-- Given passage --
◇ ◇ ◇ ◇

Features Transform case2

Features Transform case2#

Polynomial and Coordinate Change Feature Transform as a Pipeline.

Notebook by:

Royi Avital RoyiAvital@fixelalgorithms.com

Revision History#

Version	Date	User	Content / Changes
1.0.000	16/03/2024	Royi Avital	First version

# Import Packages

# General Tools
import numpy as np
import scipy as sp
import pandas as pd

# Machine Learning
from sklearn.base import TransformerMixin
from sklearn.datasets import make_circles
from sklearn.pipeline import Pipeline
from sklearn.preprocessing import PolynomialFeatures
from sklearn.svm import SVC

# Image Processing

# Machine Learning

# Miscellaneous
import math
import os
from platform import python_version
import random
import timeit

# Typing
from typing import Callable, Dict, List, Optional, Set, Tuple, Union

# Visualization
import matplotlib as mpl
import matplotlib.pyplot as plt
import seaborn as sns

# Jupyter
from IPython import get_ipython
from IPython.display import Image
from IPython.display import display
from ipywidgets import Dropdown, FloatSlider, interact, IntSlider, Layout, SelectionSlider
from ipywidgets import interact

Notations#

(?) Question to answer interactively.
(!) Simple task to add code for the notebook.
(@) Optional / Extra self practice.

◇ ◇ ◇ ◇

-- Tasks for this exercise --
**a.** In the feature transform notebook, which scikit-learn function is imported to generate a dataset?
**b.** In one to three sentences, explain what each of the three markers in the feature transform notebook's Notations section signals.
**c.** Write the next part of the feature transform notebook, starting after its Notations list.
The items after this point are separate material.

◇ ◇ ◇ ◇

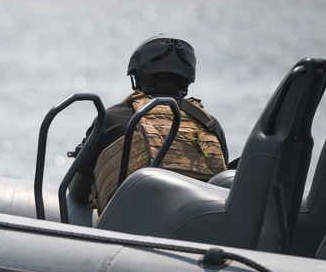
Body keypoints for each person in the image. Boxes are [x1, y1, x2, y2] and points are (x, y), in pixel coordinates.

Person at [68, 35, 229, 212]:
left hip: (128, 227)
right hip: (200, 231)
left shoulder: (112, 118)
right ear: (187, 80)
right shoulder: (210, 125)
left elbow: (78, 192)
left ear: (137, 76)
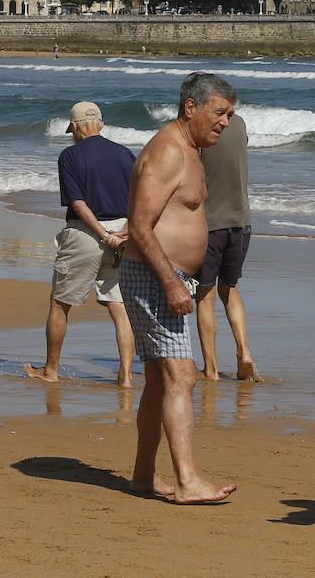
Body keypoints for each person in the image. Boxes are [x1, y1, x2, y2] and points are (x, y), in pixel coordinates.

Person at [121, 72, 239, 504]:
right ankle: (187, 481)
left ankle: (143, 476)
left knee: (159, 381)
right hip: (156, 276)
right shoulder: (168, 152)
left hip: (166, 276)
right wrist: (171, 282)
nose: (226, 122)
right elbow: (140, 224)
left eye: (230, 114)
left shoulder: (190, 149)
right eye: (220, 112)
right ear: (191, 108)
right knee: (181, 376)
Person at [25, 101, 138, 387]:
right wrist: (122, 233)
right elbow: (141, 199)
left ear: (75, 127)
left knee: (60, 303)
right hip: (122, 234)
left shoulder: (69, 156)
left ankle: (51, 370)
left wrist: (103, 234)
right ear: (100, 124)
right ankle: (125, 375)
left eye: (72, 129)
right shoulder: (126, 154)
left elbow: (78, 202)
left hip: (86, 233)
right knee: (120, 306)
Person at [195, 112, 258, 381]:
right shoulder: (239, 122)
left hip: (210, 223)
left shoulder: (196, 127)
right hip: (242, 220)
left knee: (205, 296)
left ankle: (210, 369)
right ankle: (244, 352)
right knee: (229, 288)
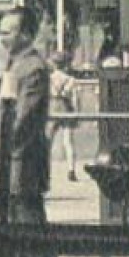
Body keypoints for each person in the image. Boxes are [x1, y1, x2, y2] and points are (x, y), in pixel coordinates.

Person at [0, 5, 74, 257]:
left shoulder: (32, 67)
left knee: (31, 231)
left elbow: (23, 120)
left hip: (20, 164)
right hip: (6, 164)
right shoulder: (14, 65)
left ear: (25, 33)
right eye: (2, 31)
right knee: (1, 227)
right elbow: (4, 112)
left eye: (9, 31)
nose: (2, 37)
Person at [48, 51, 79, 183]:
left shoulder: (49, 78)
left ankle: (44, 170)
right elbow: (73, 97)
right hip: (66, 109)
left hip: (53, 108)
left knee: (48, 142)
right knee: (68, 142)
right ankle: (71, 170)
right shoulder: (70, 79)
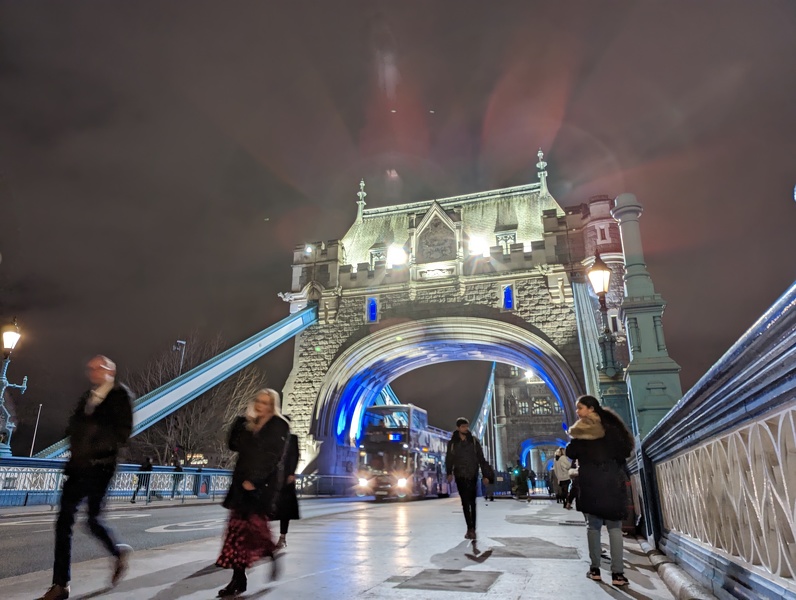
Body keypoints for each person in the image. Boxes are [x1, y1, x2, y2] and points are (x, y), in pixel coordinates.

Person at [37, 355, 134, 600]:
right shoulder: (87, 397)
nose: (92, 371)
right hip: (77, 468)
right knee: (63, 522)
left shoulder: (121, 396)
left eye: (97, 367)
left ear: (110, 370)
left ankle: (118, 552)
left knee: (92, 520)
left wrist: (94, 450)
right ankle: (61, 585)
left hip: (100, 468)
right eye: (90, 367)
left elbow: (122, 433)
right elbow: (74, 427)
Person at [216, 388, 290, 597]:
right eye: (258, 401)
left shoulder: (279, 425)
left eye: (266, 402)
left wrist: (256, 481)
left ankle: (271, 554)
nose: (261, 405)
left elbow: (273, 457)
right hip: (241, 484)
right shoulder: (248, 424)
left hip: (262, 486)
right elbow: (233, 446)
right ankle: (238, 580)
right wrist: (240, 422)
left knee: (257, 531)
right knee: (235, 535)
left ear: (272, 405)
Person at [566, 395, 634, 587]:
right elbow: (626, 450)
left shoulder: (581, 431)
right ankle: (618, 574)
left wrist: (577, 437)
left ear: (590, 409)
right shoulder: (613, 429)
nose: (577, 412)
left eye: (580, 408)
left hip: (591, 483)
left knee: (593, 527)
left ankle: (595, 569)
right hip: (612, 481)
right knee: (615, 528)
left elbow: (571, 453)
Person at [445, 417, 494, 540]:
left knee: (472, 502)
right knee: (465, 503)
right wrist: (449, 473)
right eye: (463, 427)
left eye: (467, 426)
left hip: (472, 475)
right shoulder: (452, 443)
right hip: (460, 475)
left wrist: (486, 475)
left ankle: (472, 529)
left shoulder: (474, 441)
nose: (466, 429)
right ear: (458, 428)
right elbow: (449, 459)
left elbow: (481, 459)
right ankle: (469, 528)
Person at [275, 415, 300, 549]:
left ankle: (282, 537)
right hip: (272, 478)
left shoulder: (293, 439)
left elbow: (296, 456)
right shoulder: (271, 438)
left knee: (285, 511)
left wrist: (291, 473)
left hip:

◇ ◇ ◇ ◇

-- Solved problems --
**a.** `make_circles`, from `sklearn.datasets`.

**b.** (?) marks a question to answer interactively, and (!) marks a simple task that asks you to add code to the notebook. (@) marks optional or extra self-practice.

**c.**
(#) Note / Useful resource / Food for thought.

Code Notations:

someVar    = 2; #<! Notation for a variable
vVector    = np.random.rand(4) #<! Notation for 1D array
mMatrix    = np.random.rand(4, 3) #<! Notation for 2D array
tTensor    = np.random.rand(4, 3, 2, 3) #<! Notation for nD array (Tensor)
tuTuple    = (1, 2, 3) #<! Notation for a tuple
lList      = [1, 2, 3] #<! Notation for a list
dDict      = {1: 3, 2: 2, 3: 1} #<! Notation for a dictionary
oObj       = MyClass() #<! Notation for an object
dfData     = pd.DataFrame() #<! Notation for a data frame
dsData     = pd.Series() #<! Notation for a series
hObj       = plt.Axes() #<! Notation for an object / handler / function handler

Code Exercise#

Single line fill

vallToFill = ???

Multi Line to Fill (At least one)

# You need to start writing
????

Section to Fill

#===========================Fill This===========================#
# 1. Explanation about what to do.
# !! Remarks to follow / take under consideration.
mX = ???

???
#===============================================================#

# Configuration
# %matplotlib inline

seedNum = 512
np.random.seed(seedNum)
random.seed(seedNum)

# Matplotlib default color palette
lMatPltLibclr = ['#1f77b4', '#ff7f0e', '#2ca02c', '#d62728', '#9467bd', '#8c564b', '#e377c2', '#7f7f7f', '#bcbd22', '#17becf']
# sns.set_theme() #>! Apply SeaBorn theme

runInGoogleColab = 'google.colab' in str(get_ipython())

# Constants

FIG_SIZE_DEF    = (8, 8)
ELM_SIZE_DEF    = 50
CLASS_COLOR     = ('b', 'r')
EDGE_COLOR      = 'k'
MARKER_SIZE_DEF = 10
LINE_WIDTH_DEF  = 2

# Courses Packages
import sys
sys.path.append('../')
sys.path.append('../../')
sys.path.append('../../../')
from utils.DataVisualization import PlotBinaryClassData, PlotDecisionBoundaryClosure

# General Auxiliary Functions

Features Transform#

In this exercise we’ll apply a feature transform to solve a classification problem.
We’ll apply 2 different transforms:

Polynomial Transform
Polar Coordinates.

In the exercise we’ll learn about 2 features of SciKit Learn:

Pre Processing Module.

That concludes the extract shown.